The system could someday help aid organizations and others be more
proactive in tackling disease outbreaks or other problems, says Eric Horvitz,
distinguished scientist and codirector at Microsoft Research. “I truly
view this as a foreshadowing of what’s to come,” he says. “Eventually
this kind of work will start to have an influence on how things go for
people.” Horvitz did the research in collaboration with Kira Radinsky, a PhD researcher at the Technion-Israel Institute.
The system provides striking results when tested on historical data.
For example, reports of droughts in Angola in 2006 triggered a warning
about possible cholera outbreaks in the country, because previous events
had taught the system that cholera outbreaks were more likely in years
following droughts. A second warning about cholera in Angola was
triggered by news reports of large storms in Africa in early 2007; less
than a week later, reports appeared that cholera had become established.
In similar tests involving forecasts of disease, violence, and a
significant numbers of deaths, the system’s warnings were correct
between 70 to 90 percent of the time.
Horvitz says the performance is good enough to suggest that a more
refined version could be used in real settings, to assist experts at,
for example, government aid agencies involved in planning humanitarian
response and readiness. “We’ve done some reaching out and plan to do
some follow-up work with such people,” says Horvitz.
The system was built using 22 years of New York Times archives, from 1986 to 2007, but it also draws on data from the Web to learn about what leads up to major news events.

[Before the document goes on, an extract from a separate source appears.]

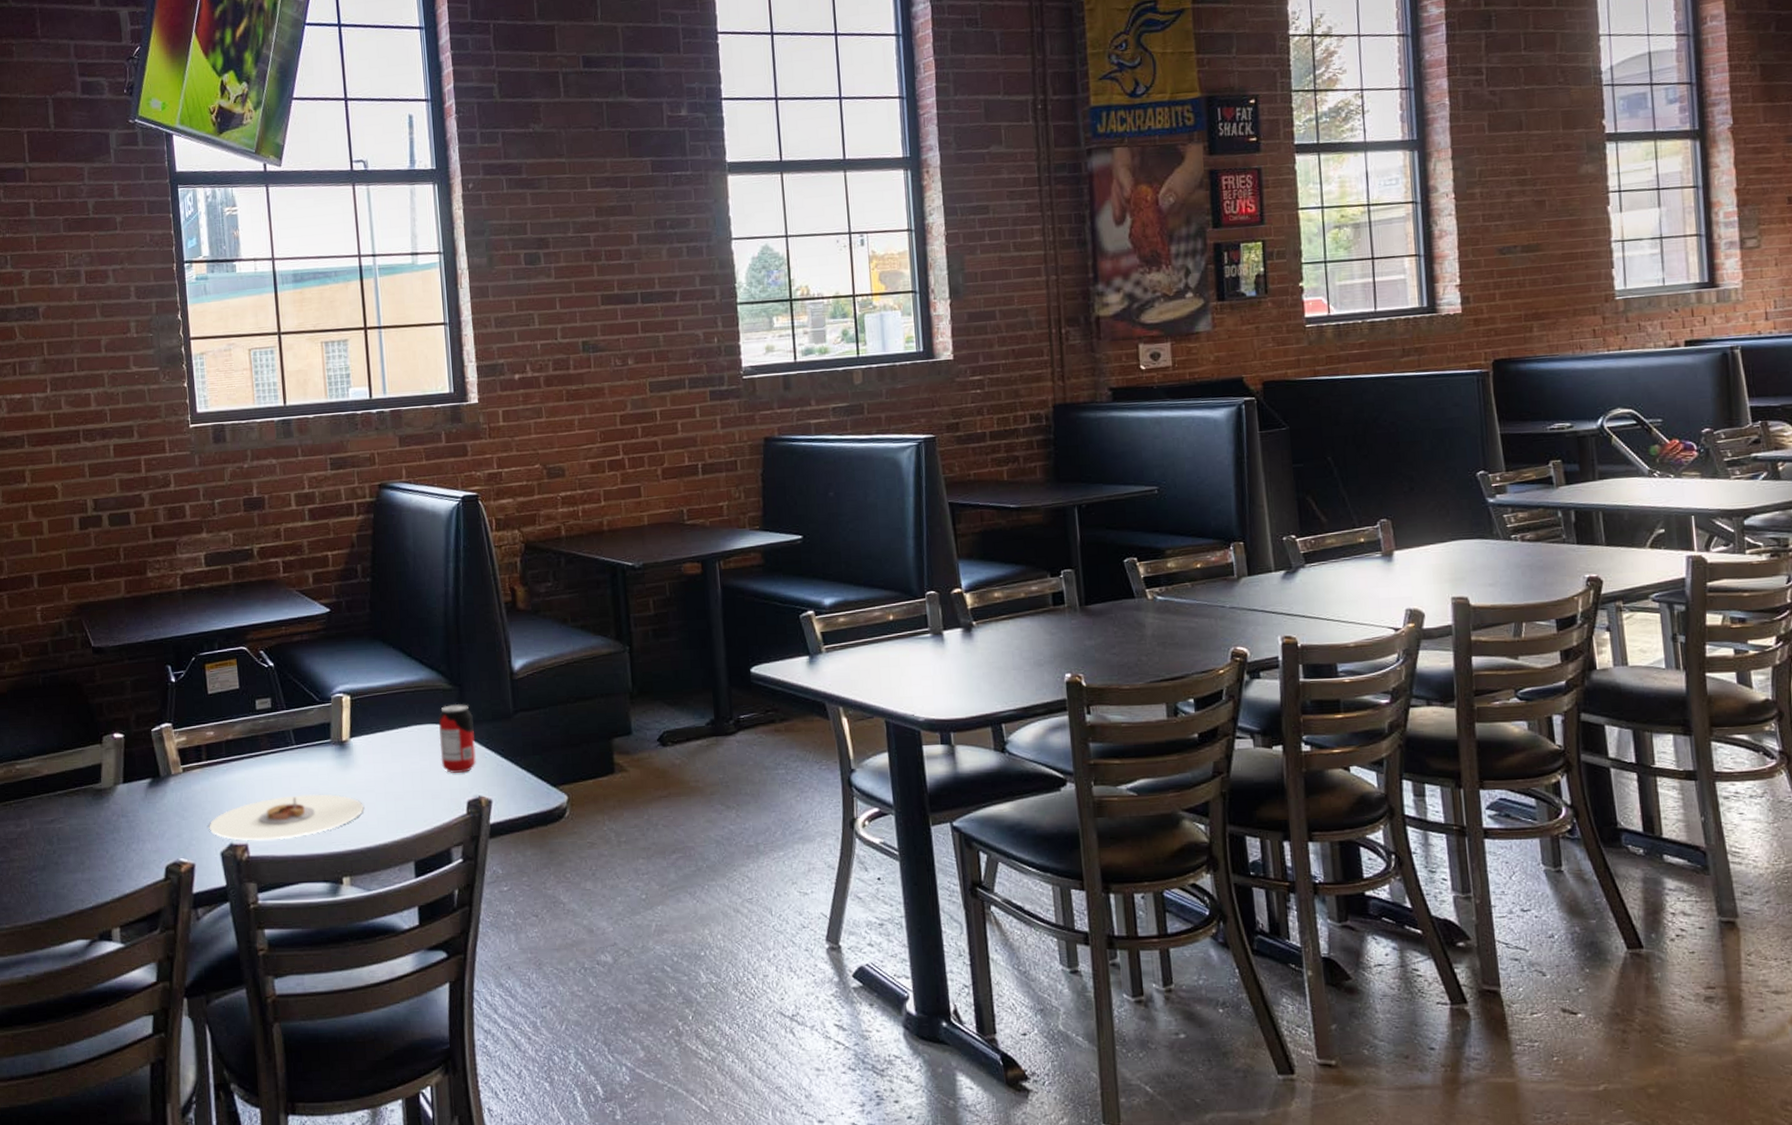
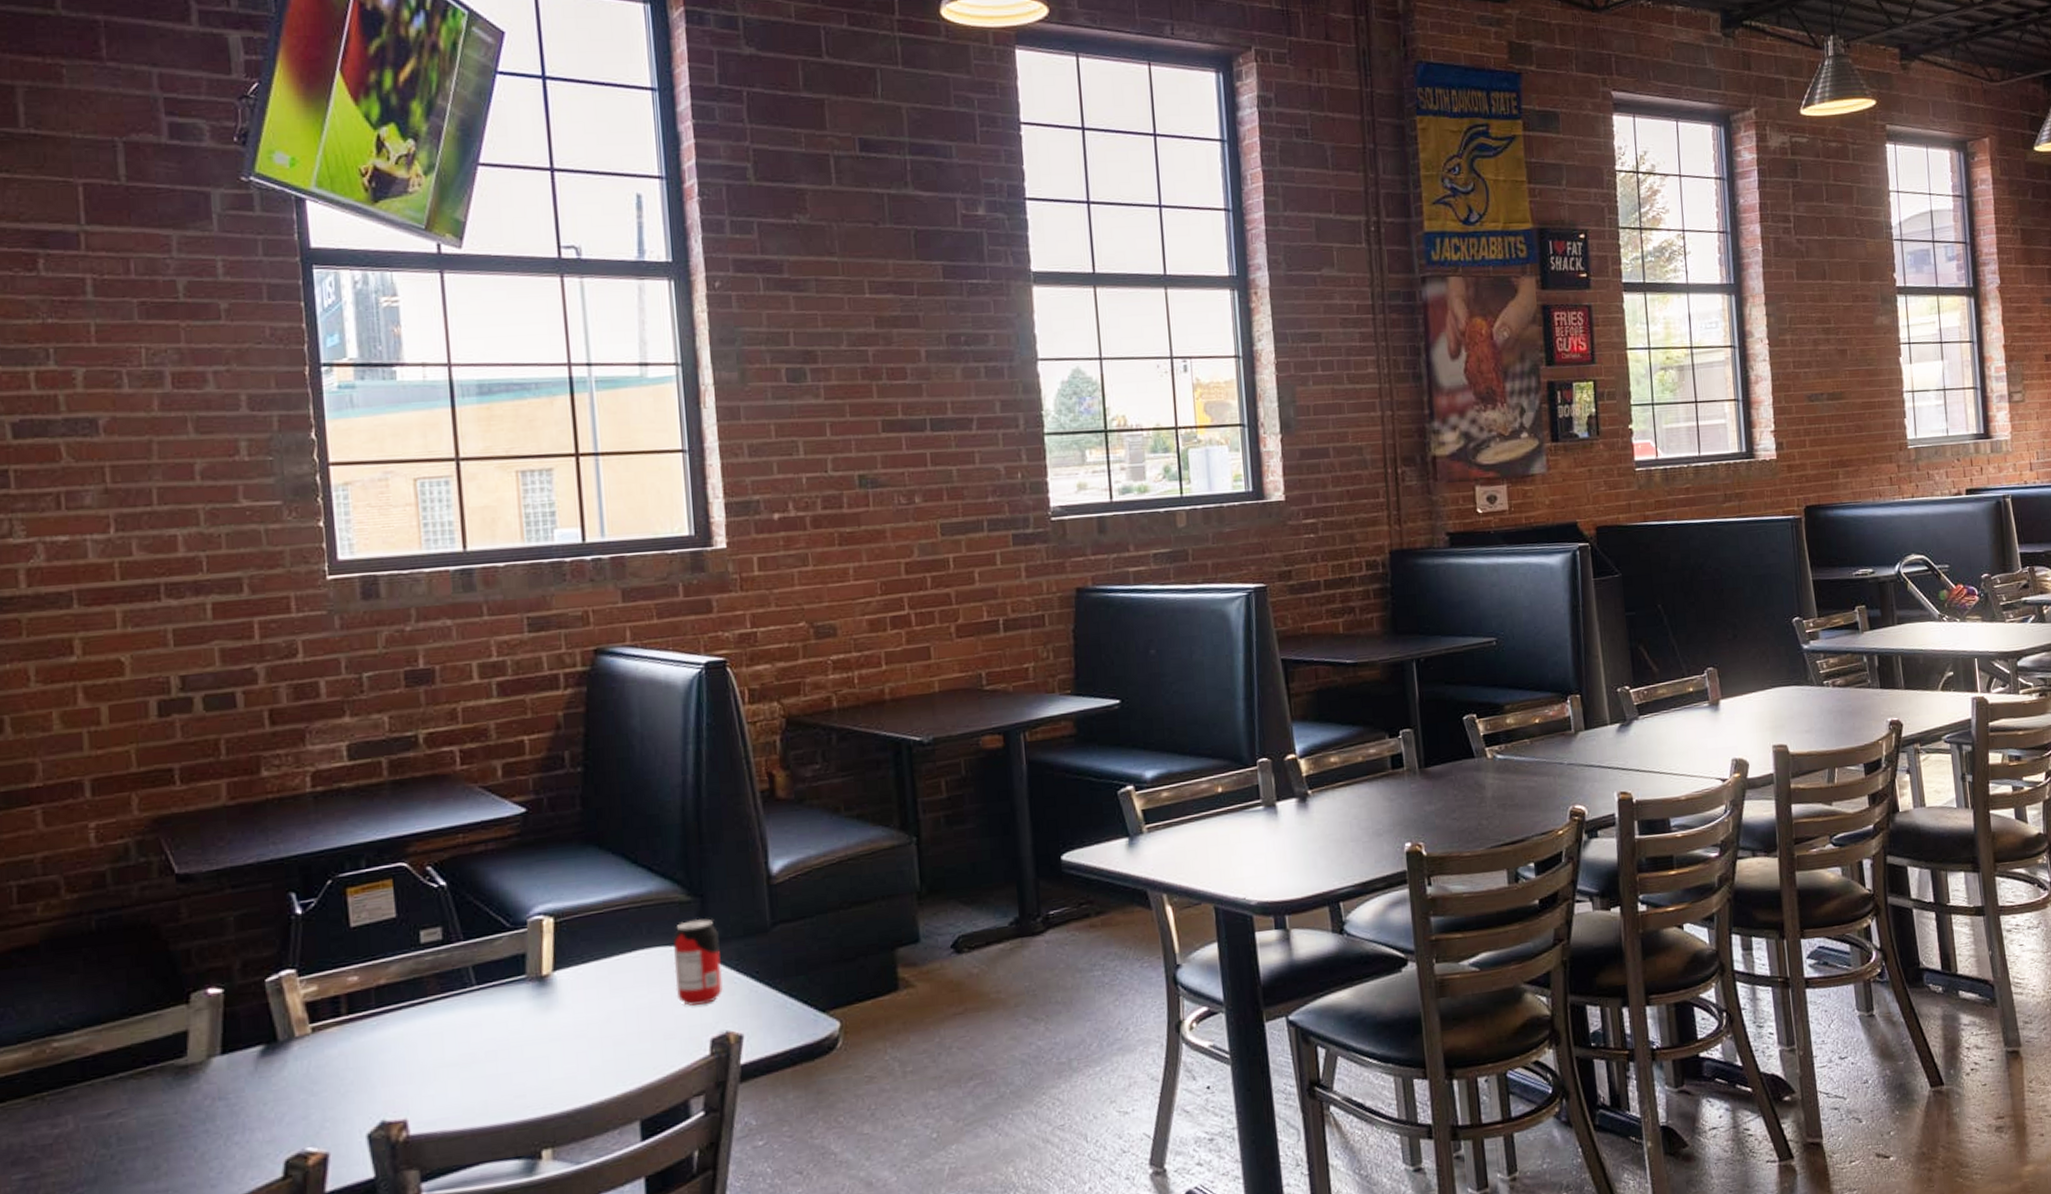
plate: present [209,794,364,840] -> none [350,1045,571,1116]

“One source we found useful was DBpedia,
which is a structured form of the information inside Wikipedia
constructed using crowdsourcing,” says Radinsky. “We can understand, or
see, the location of the places in the news articles, how much money
people earn there, and even information about politics.” Other sources
included WordNet, which helps software understand the meaning of words, and OpenCyc, a database of common knowledge.
All this information provides valuable context that’s not available
in news article, and which is necessary to figure out general rules for
what events precede others. For example, the system could infer
connections between events in Rwandan and Angolan cities based on the
fact that they are both in Africa, have similar GDPs, and other factors.
That approach led the software to conclude that, in predicting cholera
outbreaks, it should consider a country or city’s location, proportion
of land covered by water, population density, GDP, and whether there had
been a drought the year before.
Horvitz and Radinsky are not the first to consider using online news
and other data to forecast future events, but they say they make use of
more data sources—over 90 in total—which allows their system to be more
general-purpose.
There’s already a small market for predictive tools. For example, a startup called Recorded Future
makes predictions about future events harvested from forward-looking
statements online and other sources, and it includes government
intelligence agencies among its customers (see “See the Future With a Search”).
Christopher Ahlberg, the company’s CEO and cofounder, says that the new
research is “good work” that shows how predictions can be made using
hard data, but also notes that turning the prototype system into a
product would require further development.
Microsoft doesn’t have plans to commercialize Horvitz and Radinsky’s
research as yet, but the project will continue, says Horvitz, who wants
to mine more newspaper archives as well as digitized books.
Many things about the world have changed in recent decades, but human
nature and many aspects of the environment have stayed the same,
Horvitz says, so software may be able to learn patterns from even very
old data that can suggest what’s ahead. “I’m personally interested in
getting data further back in time,” he says.